If US intelligence agencies ban the computers of a Chinese company from classified networks should companies also avoid the same products? What if the vendor is one of the world’s largest PC makers?
Those questions are not academic. Intelligence and defence agencies in the US and several other Western countries have banned computers from China-based Lenovo from networks deemed “secret” or “top secret,” says a recent report by The Australian Financial Review.
The ban has existed since the mid-2000s, when extensive testing found backdoor hardware and firmware in Lenovo chips that could be exploited by hackers and cyber-spies, the report said. Countries banning the company’s products include the US, Britain, Canada, New Zealand and Australia.
Lenovo did not respond to a request for comment. However, the company told The Australian Financial Review that it was unaware of the ban and that its enterprise and government customers have found its products to be “reliable and secure.”
The report is a reminder of the threats that exist within an organisation’s supply chain, which can span many countries, experts said Friday.
“The real issue is about the trustworthiness and integrity of hardware and software around the globe,” said Jacob Olcott, a principal consultant on cyber-security at Good Harbor Consulting.
Indeed, the China-based networking company Huawei, which has also had to defend the security of its gear, has pointed out that any IT vendor’s hardware could contain hidden backdoors. That’s because vendors buy chips and integrated circuits from manufacturers around the world.
“Huawei’s right,” said Murray Jennex, an assistant professor of information security at San Diego State University. “Many other [IT] companies are just as susceptible and other countries are probably doing the same thing – inserting backdoors.”
Chinese manufacturers in general are often cited as a security risk because US government officials have identified their homeland as a major source of cyber-espionage. Nevertheless, organisations need to take a broader view of the problem.
Peter Ludlow, a professor at Northwestern University and an expert in cyber-surveillance, said China is but one concern. “Focusing [only] on China is shortsighted and xenophobic,” he said.
Unfortunately, companies cannot guarantee their hardware is secure simply by running it through a battery of tests. Kevin Coleman, a senior fellow at the Technolytics Institute, recalls when a company asked him how they could be sure that each of the 812 computers they just bought was free of threats.
“I said you’d have to check every single computer down to the chip level and the BIOS level,” Coleman said. “It would be a horrendous task and then you’re not going to guarantee [security] 100 percent.”
Instead, companies should reduce the risk by measuring the cost of security against the data being protected. For storing and processing non-sensitive data, a company has more flexibility to shop for computers on price and features.
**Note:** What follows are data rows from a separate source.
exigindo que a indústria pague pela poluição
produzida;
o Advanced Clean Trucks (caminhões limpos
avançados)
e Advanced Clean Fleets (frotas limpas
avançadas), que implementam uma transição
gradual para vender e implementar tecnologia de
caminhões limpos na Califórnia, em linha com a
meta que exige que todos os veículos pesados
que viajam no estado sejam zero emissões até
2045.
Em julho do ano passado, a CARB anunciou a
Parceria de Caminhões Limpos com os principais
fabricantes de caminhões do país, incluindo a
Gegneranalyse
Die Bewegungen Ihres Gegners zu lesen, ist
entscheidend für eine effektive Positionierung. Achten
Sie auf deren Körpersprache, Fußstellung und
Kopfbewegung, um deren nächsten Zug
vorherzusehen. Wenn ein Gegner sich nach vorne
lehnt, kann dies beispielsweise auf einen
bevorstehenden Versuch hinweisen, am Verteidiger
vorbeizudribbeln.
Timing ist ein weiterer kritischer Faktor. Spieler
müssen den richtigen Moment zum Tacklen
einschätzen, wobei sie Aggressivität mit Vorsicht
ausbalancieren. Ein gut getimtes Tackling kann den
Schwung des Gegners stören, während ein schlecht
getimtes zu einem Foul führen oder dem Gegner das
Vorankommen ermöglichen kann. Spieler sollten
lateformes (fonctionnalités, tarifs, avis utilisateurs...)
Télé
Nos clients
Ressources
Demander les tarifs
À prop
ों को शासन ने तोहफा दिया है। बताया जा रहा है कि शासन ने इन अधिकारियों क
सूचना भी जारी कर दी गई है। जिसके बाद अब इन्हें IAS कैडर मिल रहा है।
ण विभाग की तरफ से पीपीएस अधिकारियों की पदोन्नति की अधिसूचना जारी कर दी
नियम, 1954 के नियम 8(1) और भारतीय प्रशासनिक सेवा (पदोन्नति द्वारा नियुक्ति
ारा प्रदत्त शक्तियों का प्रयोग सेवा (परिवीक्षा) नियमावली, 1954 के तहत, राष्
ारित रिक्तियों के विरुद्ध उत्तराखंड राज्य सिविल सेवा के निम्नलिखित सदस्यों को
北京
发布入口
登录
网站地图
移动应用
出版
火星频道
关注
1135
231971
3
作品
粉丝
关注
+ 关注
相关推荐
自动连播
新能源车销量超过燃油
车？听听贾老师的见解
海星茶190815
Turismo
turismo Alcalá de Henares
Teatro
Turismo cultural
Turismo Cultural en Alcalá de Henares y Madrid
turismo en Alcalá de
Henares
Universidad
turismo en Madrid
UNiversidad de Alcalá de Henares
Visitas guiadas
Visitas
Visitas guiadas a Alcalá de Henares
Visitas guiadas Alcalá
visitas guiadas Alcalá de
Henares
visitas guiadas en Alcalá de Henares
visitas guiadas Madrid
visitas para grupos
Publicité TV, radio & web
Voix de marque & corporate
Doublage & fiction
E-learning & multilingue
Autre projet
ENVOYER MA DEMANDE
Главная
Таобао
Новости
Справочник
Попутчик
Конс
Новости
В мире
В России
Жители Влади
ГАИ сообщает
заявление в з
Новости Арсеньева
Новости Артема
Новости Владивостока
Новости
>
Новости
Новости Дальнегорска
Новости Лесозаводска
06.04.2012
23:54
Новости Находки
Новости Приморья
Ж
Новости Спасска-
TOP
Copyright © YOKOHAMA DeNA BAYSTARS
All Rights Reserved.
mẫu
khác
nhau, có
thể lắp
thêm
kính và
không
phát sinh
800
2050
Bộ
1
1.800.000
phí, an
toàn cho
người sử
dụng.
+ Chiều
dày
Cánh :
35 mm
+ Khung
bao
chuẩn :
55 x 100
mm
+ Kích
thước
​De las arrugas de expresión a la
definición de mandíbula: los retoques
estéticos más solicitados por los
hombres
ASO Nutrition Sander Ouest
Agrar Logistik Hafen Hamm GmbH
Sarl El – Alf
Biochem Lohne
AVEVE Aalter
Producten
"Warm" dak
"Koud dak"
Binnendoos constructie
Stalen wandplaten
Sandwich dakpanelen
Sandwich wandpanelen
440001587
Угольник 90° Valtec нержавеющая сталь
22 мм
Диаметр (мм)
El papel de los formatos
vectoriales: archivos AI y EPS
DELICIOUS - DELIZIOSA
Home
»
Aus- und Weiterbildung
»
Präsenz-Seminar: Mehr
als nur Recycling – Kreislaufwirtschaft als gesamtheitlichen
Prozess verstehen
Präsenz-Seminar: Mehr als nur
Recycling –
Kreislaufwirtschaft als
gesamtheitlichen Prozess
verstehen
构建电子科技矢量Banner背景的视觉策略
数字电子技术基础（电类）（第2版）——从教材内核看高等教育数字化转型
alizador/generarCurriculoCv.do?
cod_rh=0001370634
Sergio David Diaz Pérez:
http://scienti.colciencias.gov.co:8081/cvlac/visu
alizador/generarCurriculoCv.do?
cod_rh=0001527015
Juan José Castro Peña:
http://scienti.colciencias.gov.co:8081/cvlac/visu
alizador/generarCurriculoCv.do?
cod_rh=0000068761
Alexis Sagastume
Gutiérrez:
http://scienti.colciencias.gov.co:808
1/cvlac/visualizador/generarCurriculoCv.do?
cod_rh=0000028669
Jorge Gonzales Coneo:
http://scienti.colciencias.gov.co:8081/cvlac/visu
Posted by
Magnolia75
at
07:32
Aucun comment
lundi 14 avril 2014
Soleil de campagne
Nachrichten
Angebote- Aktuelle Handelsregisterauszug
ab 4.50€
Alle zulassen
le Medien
For business-critical information, companies should favour US-based vendors, experts say.
In all cases, vendors should vouch for the security of their products in writing, he said.
Businesses also need to practice what experts call “security in depth.” Besides following best practices in purchasing hardware, companies should have technology in place to monitor networks for traffic that would indicate sensitive data is leaving an organisation without authorisation.
“No single point of security; no single point of failure,” Coleman said.
However, no matter how many layers of security a company has a breach is always possible. “Never say never,” said Danial Faizullabhoy, vice president of business development for Norwich University Applied Research Institutes.
Therefore, a company should always have policies and procedures that spell out how it should react when a breach occurs, Faizullabhoy said.